The cuts could have far-reaching effects on government spending and on the American economy.
1.2 trillion: The number, in dollars, of mandatory budget cuts coming in the federal government over the next nine fiscal years, from 2013 to 2021. More than 40 percent of those cuts are to discretionary spending in the Department of Defense, according to a graphic in the Washington Post.
85.4 billion: The number of dollars the 2013 fiscal year budget will be cut if sequestration happens. Of that, $42.7 billion is for defense, a 7.9 percent cut in the department's overall budget. Another $28.7 billion comes from domestic discretionary spending. The Washington Post states no programs are actually eliminated.
64,000: The number of civilian Department of Defense jobs at risk in California alone. The White House estimates the largest state in the union stands to furlough these workers and reduce gross pay by nearly $400 million.
800,000: The number of federal defense employees who earn less income due to budget cuts. Less consumers spending means fewer sales tax receipts for state and local governments. The Chicago Tribune notes the effects of sequestration on the gross domestic product (GDP) of the United States start to be felt during the second quarter as the economy could contract as much as 1.5 percent.

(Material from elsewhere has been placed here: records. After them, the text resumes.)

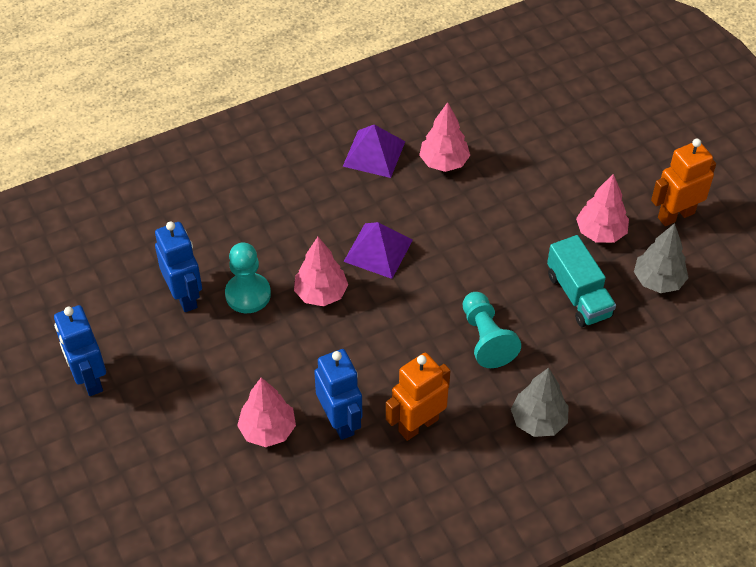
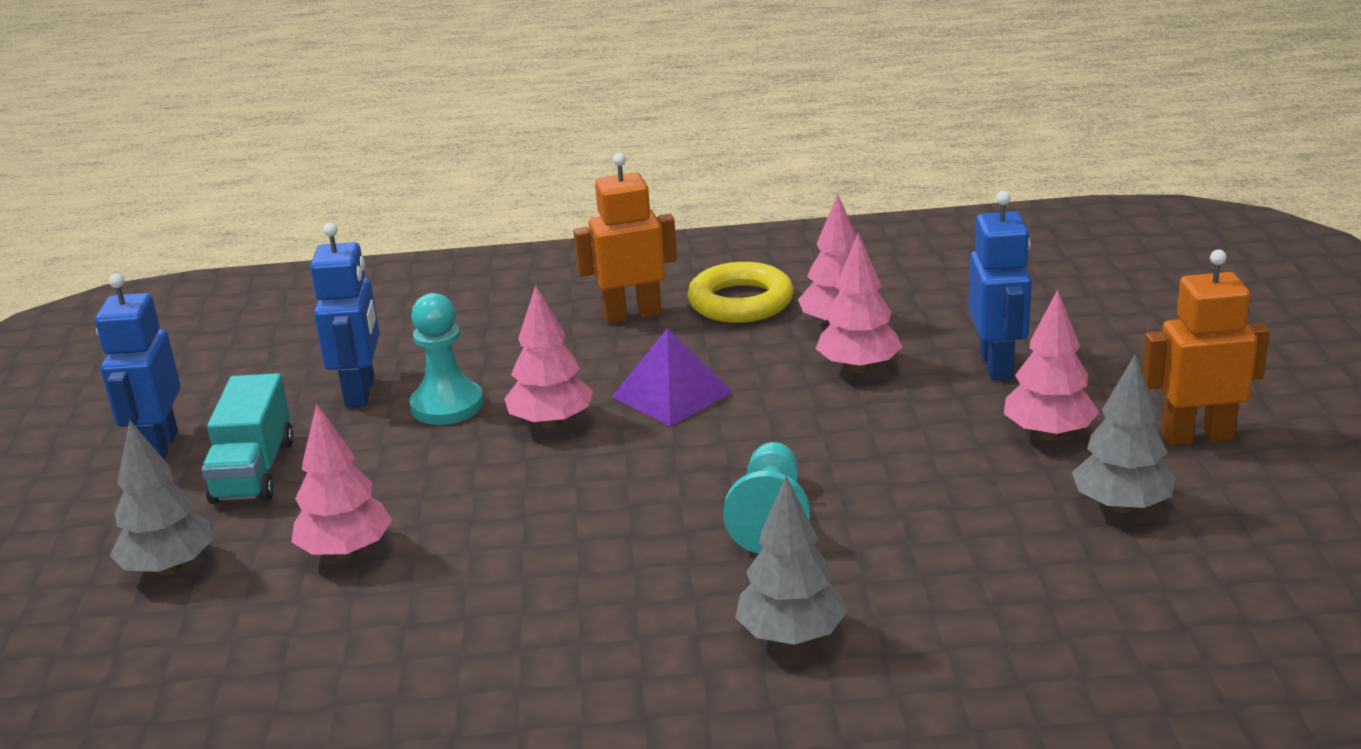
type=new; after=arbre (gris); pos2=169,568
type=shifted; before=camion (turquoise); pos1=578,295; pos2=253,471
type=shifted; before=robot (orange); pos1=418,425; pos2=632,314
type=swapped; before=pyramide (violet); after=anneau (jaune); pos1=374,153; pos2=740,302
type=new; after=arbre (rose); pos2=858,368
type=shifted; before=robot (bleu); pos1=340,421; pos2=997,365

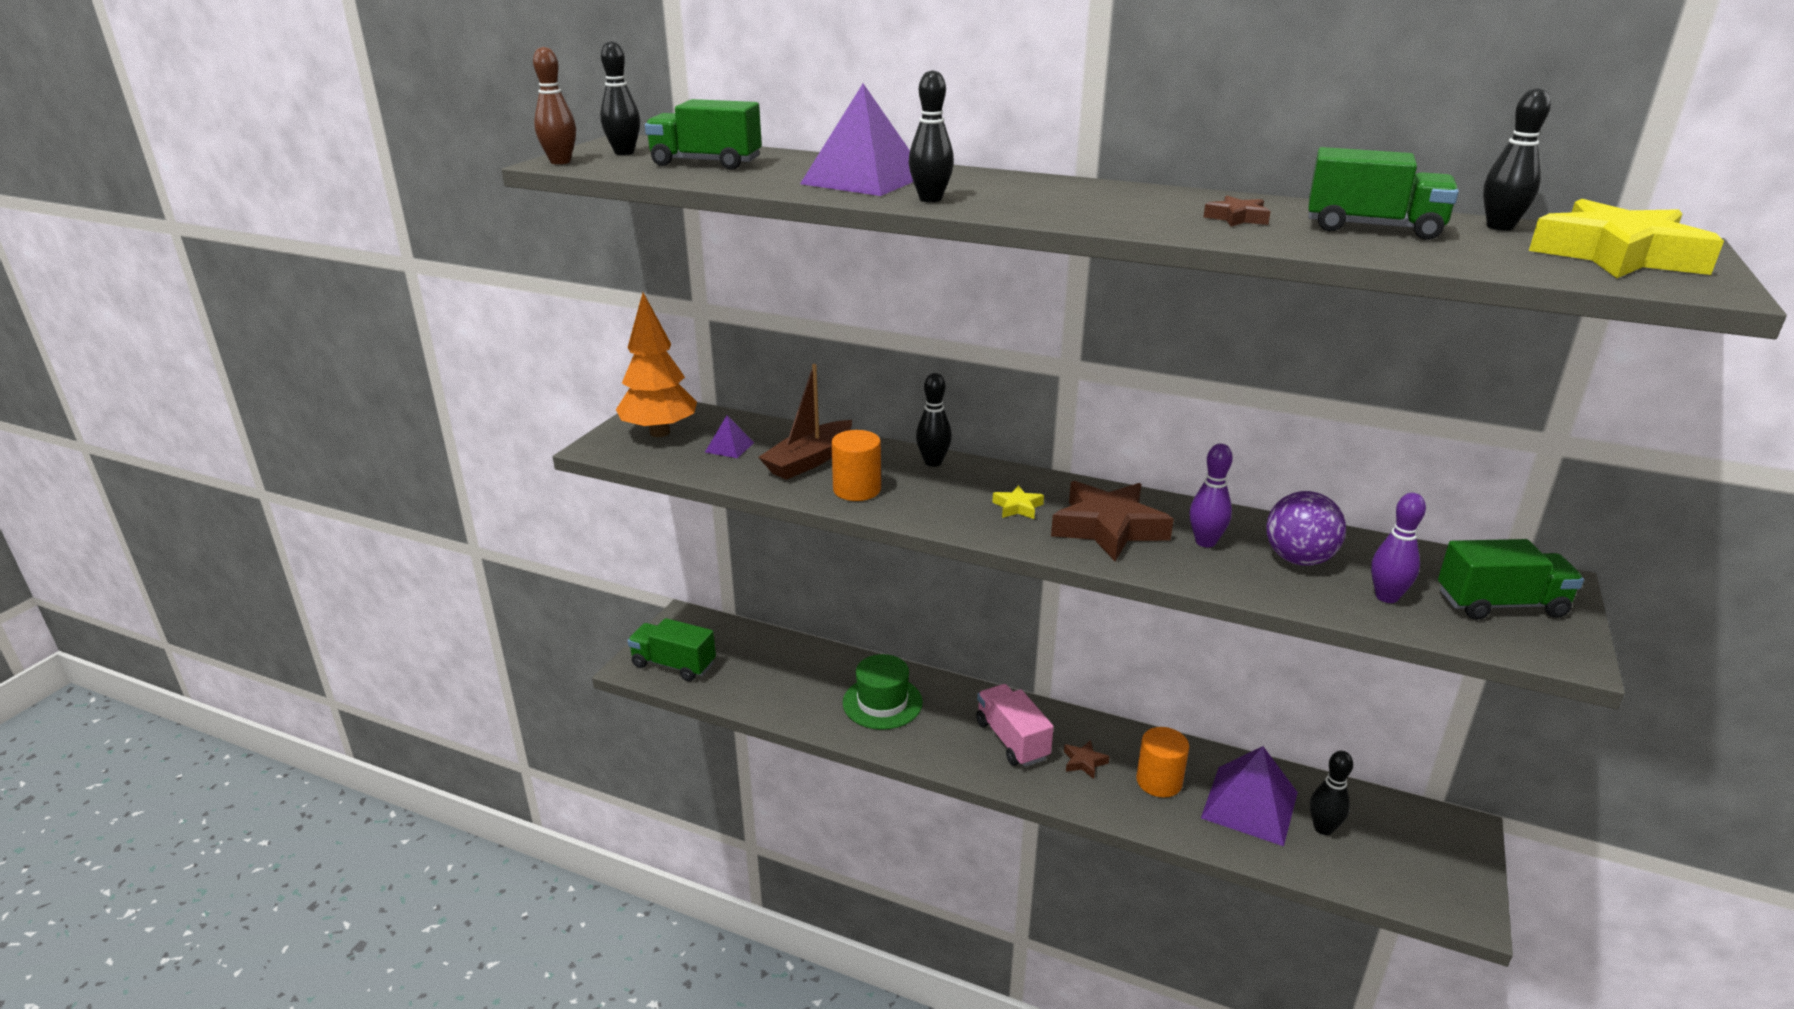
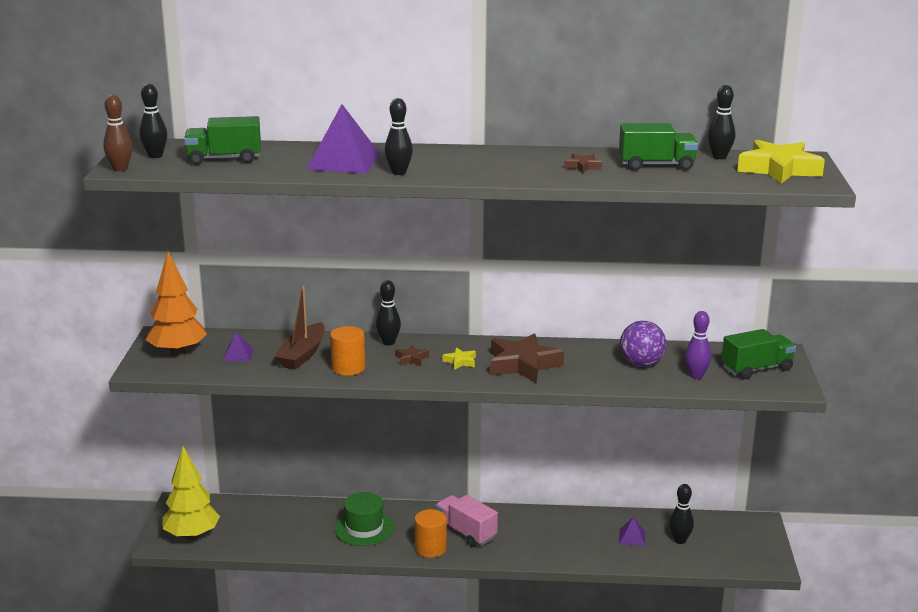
type=swapped; before=camion (vert); after=arbre (jaune); pos1=674,665; pos2=192,536
type=shifted; before=étoile (marron); pos1=1084,762; pos2=411,359
type=shifted; before=cylindre (orange); pos1=1159,781; pos2=430,548
type=scaled; before=pyramide (violet); pos1=1249,805; pos2=632,537; scale=0.48
type=gone; before=quille (violet); pos1=1205,542

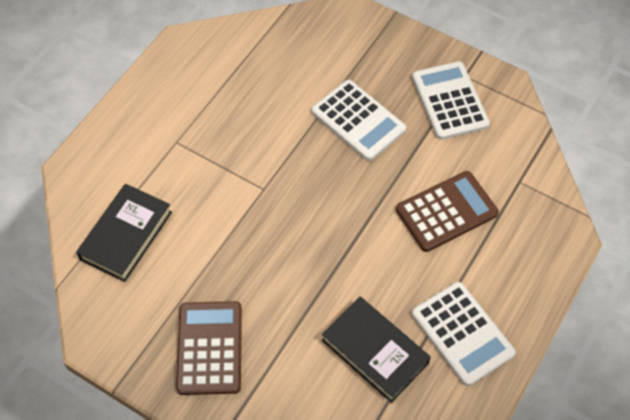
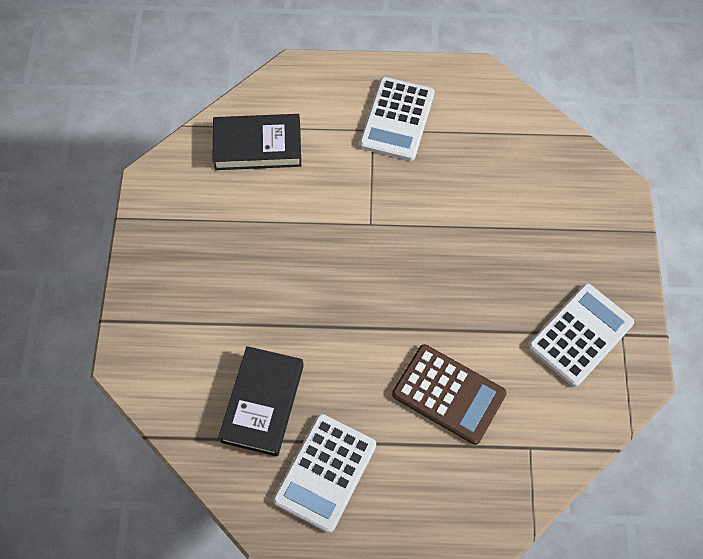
type=shifted; before=calculatrice (blanc); pos1=358,120; pos2=397,119
type=gone; before=calculatrice (marron); pos1=209,348

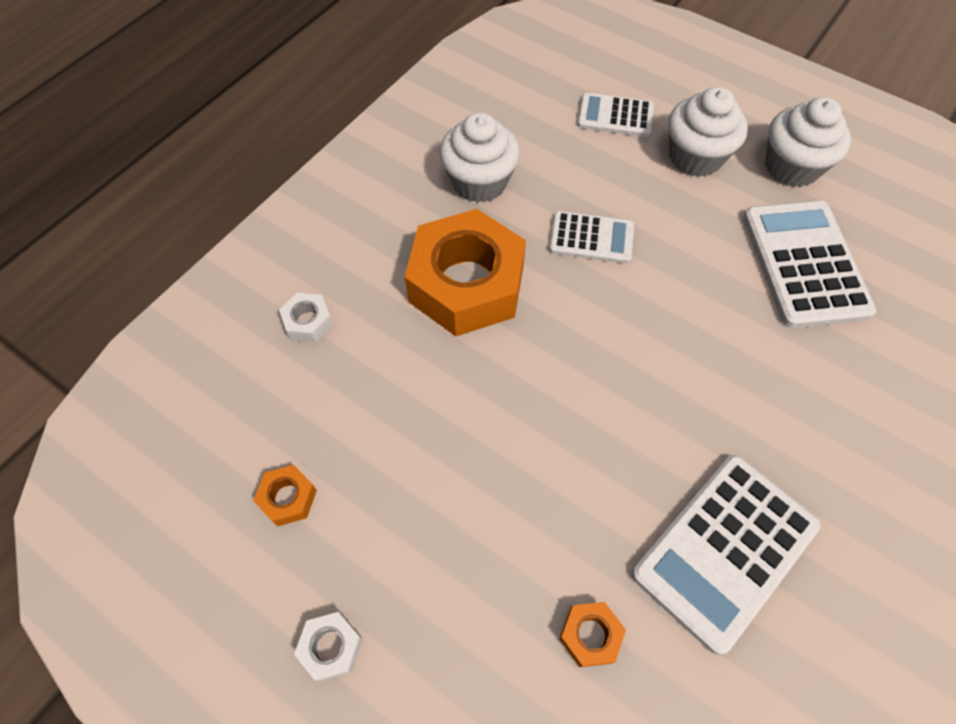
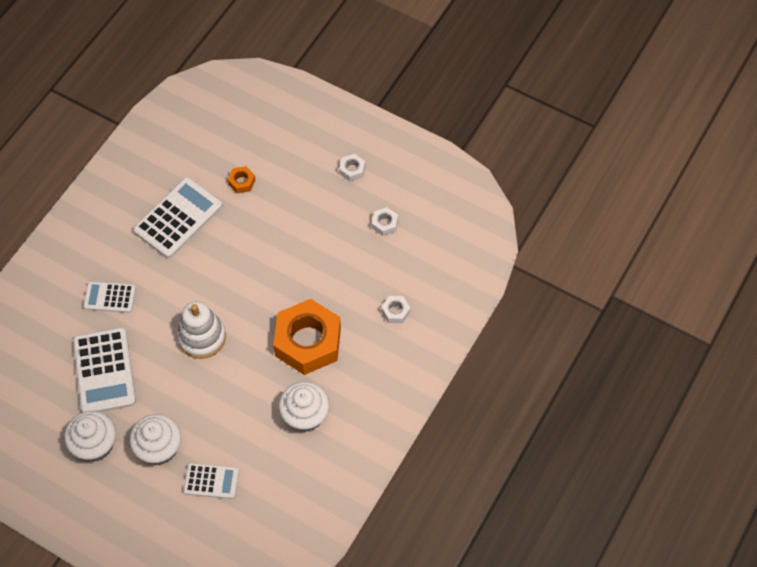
type=shifted; before=calculatrice (blanc); pos1=591,238; pos2=110,297
type=new; after=jouet à empiler (blanc); pos2=202,337
type=repainted; before=écrou (orange); after=écrou (blanc); pos1=288,498; pos2=384,224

45.7: The number of percentage of Americans who say they will spend less overall because of tax increases that began in January. A survey released Thursday by the National Retail Federation claims many Americans plan to change spending habits in 2013 because of less income. Fewer federal jobs exacerbate an already fragile economic recovery.
125,000: The estimated number of low-income families who could lose federal rent assistance if the budget cuts go ahead as scheduled. USA Today has a list of other programs that face cuts based upon White House information.
1 billion: The number of dollars the Department of Transportation needs to cut out of its budget, a figure roughly 1.4 percent of its entire budget. Transportation Secretary Ray LaHood told a press briefing air traffic controllers face decreased hours which may lead to longer lines at airports. Some facilities may even close temporarily, despite ABC News pointing out the Department of Transportation has a bigger budget this year than last year.
176: The total number of hours Department of Defense employees will each take off from work if they are furloughed until the end of September. Each employee takes no more 16 hours off per pay period.
2,600: The number of National Oceanic and Atmospheric Administration employees due to be furloughed. ABC News reveals, among 57 "terrible" affects of sequestration, extreme weather forecasts may happen slower than normal because of less money to pay employees.
10 billion: The amount, in dollars, meat and poultry producers stand to lose in production because Department of Agriculture inspectors won't be able to do their jobs. Workers could lose as much as $400 million in wages and 15 days of work in the coming months if sequestration numbers are to be believed.
William Browning is a research librarian specializing in U.S. politics.